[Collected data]
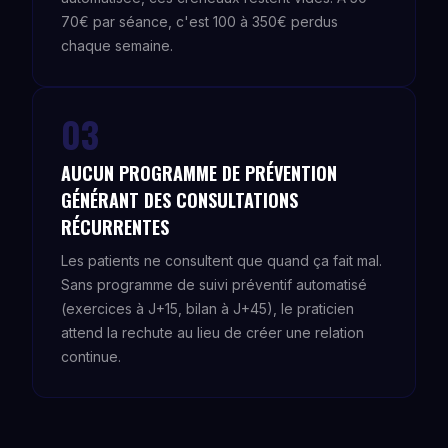
70€ par séance, c'est 100 à 350€ perdus
chaque semaine.
03
AUCUN PROGRAMME DE PRÉVENTION
GÉNÉRANT DES CONSULTATIONS
RÉCURRENTES
Les patients ne consultent que quand ça fait mal.
Sans programme de suivi préventif automatisé
(exercices à J+15, bilan à J+45), le praticien
attend la rechute au lieu de créer une relation
continue.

TASK TO COMPLETE: With images omitted, output the data exactly as given.

RESULT OF THIS EXERCISE:
70€ par séance, c'est 100 à 350€ perdus
chaque semaine.
03
AUCUN PROGRAMME DE PRÉVENTION
GÉNÉRANT DES CONSULTATIONS
RÉCURRENTES
Les patients ne consultent que quand ça fait mal.
Sans programme de suivi préventif automatisé
(exercices à J+15, bilan à J+45), le praticien
attend la rechute au lieu de créer une relation
continue.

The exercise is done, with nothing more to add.